Fragestellung und Methode: Aufgrund der mangelnden Studienlage zu teilnahmerelevanten Aspekten bei Frauen mit türkischem Migrationshintergrund in Deutschland werden Fragestellungen zur Teilnahme, deren Einflussfaktoren sowie der Informierten Entscheidung bei Frauen mit türkischem Migrationshintergrund abgeleitet.
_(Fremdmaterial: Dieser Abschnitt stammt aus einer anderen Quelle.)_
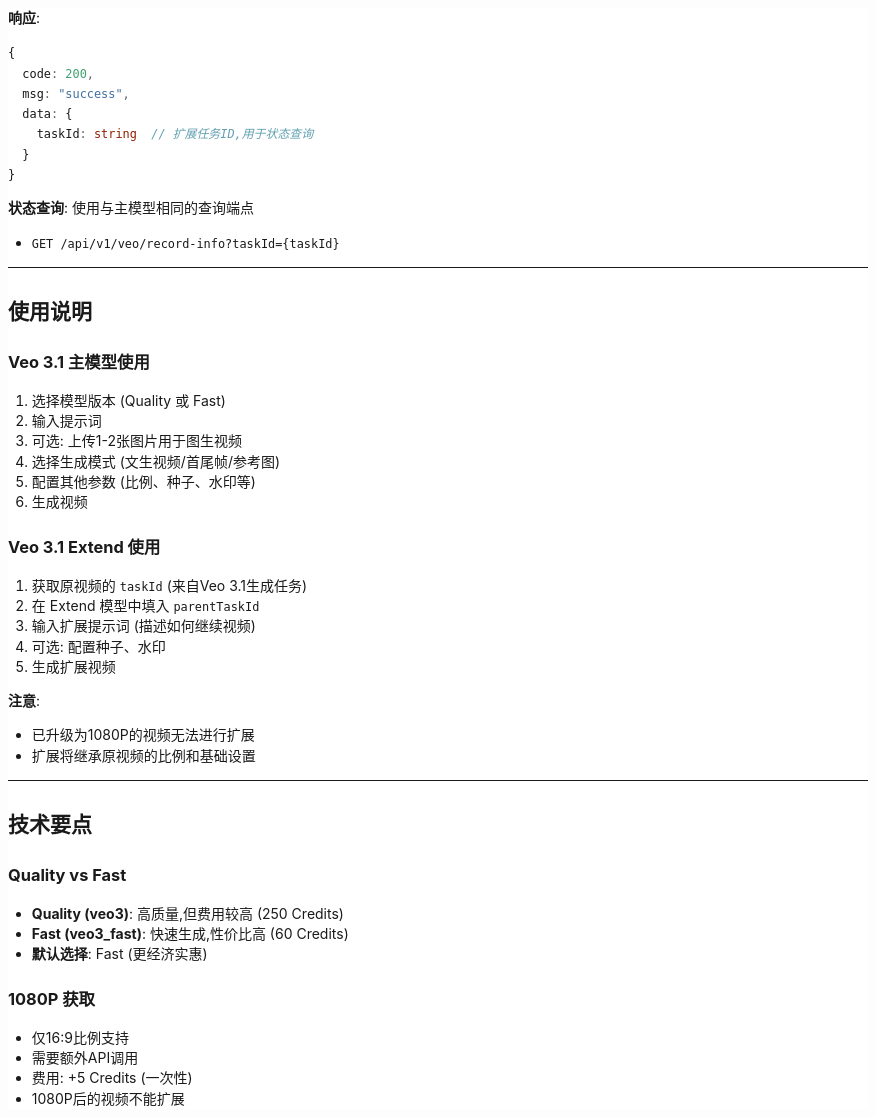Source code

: **响应**:
```typescript
{
  code: 200,
  msg: "success",
  data: {
    taskId: string  // 扩展任务ID,用于状态查询
  }
}
```

**状态查询**: 使用与主模型相同的查询端点
- `GET /api/v1/veo/record-info?taskId={taskId}`

---

## 使用说明

### Veo 3.1 主模型使用

1. 选择模型版本 (Quality 或 Fast)
2. 输入提示词
3. 可选: 上传1-2张图片用于图生视频
4. 选择生成模式 (文生视频/首尾帧/参考图)
5. 配置其他参数 (比例、种子、水印等)
6. 生成视频

### Veo 3.1 Extend 使用

1. 获取原视频的 `taskId` (来自Veo 3.1生成任务)
2. 在 Extend 模型中填入 `parentTaskId`
3. 输入扩展提示词 (描述如何继续视频)
4. 可选: 配置种子、水印
5. 生成扩展视频

**注意**:
- 已升级为1080P的视频无法进行扩展
- 扩展将继承原视频的比例和基础设置

---

## 技术要点

### Quality vs Fast

- **Quality (veo3)**: 高质量,但费用较高 (250 Credits)
- **Fast (veo3_fast)**: 快速生成,性价比高 (60 Credits)
- **默认选择**: Fast (更经济实惠)

### 1080P 获取

- 仅16:9比例支持
- 需要额外API调用
- 费用: +5 Credits (一次性)
- 1080P后的视频不能扩展
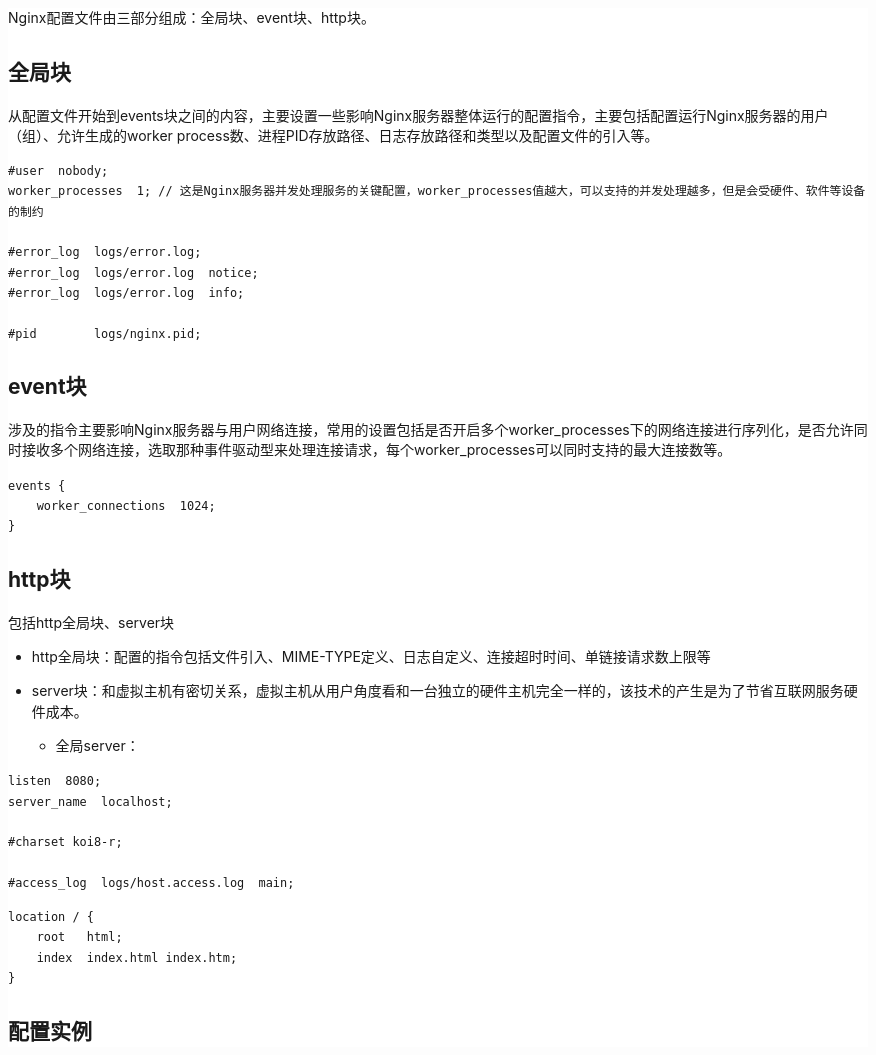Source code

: Nginx配置文件由三部分组成：全局块、event块、http块。

## 全局块

从配置文件开始到events块之间的内容，主要设置一些影响Nginx服务器整体运行的配置指令，主要包括配置运行Nginx服务器的用户（组）、允许生成的worker process数、进程PID存放路径、日志存放路径和类型以及配置文件的引入等。

```
#user  nobody;
worker_processes  1; // 这是Nginx服务器并发处理服务的关键配置，worker_processes值越大，可以支持的并发处理越多，但是会受硬件、软件等设备的制约

#error_log  logs/error.log;
#error_log  logs/error.log  notice;
#error_log  logs/error.log  info;

#pid        logs/nginx.pid;
```

## event块

涉及的指令主要影响Nginx服务器与用户网络连接，常用的设置包括是否开启多个worker_processes下的网络连接进行序列化，是否允许同时接收多个网络连接，选取那种事件驱动型来处理连接请求，每个worker_processes可以同时支持的最大连接数等。

```
events {
    worker_connections  1024;
}
```

## http块

包括http全局块、server块

* http全局块：配置的指令包括文件引入、MIME-TYPE定义、日志自定义、连接超时时间、单链接请求数上限等
* server块：和虚拟主机有密切关系，虚拟主机从用户角度看和一台独立的硬件主机完全一样的，该技术的产生是为了节省互联网服务硬件成本。

  * 全局server：

```
listen  8080;
server_name  localhost;

#charset koi8-r;

#access_log  logs/host.access.log  main;
```

```
location / {
    root   html;
    index  index.html index.htm;
}
```

## 配置实例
Datengrundlage bilden Routinedaten von Mammographie-Screening-Einheiten und Einwohnermeldeämtern, semi-strukturierte qualitative Interviews sowie Response- und Befragungsdaten einer Querschnitterhebung.
Verbindendes Element der verschiedenen Analysen ist die Betrachtung teilnahmerelevanter Aspekte bei Frauen mit türkischem Migrationshintergrund.
Ergebnisse: Insgesamt zeigen sich keine Unterschiede in der Teilnahmerate am Mammographie-Screening-Programm zwischen Frauen mit und ohne türkischem Migrationshintergrund. Frauen mit türkischem Migrationshintergrund treffen jedoch zu einem deutlich geringeren Anteil eine Informierte Entscheidung für oder gegen die Teilnahme am Mammographie-Screening-Programm. Neben soziodemografischen Faktoren zeigen sich vor allem die Krankheitsvorstellungen, das generelle Gesundheitsverhalten, das Einladungsverfahren, persönliche Empfehlungen sowie Barrieren als teilnahmerelevant. Zudem spielen das Wissen über Brust-krebs und Mammographie-Screening sowie die persönlichen Einstellungen eine wichtige Rolle.
Schlussfolgerungen: Die Teilnahmerate ist kein geeigneter Indikator zur Beurteilung gleicher Zugangschancen verschiedener Bevölkerungsgruppen im Rahmen des Mammographie-Screening. Vielmehr sollte die Informierte Entscheidung im Mittelpunkt stehen. Maßnahmen zur Förderung der Informierten Entscheidung sind insbesondere bei Frauen mit türkischem Migrationshintergrund dringend notwendig und sollten dabei migrationssensibel gestaltet sein.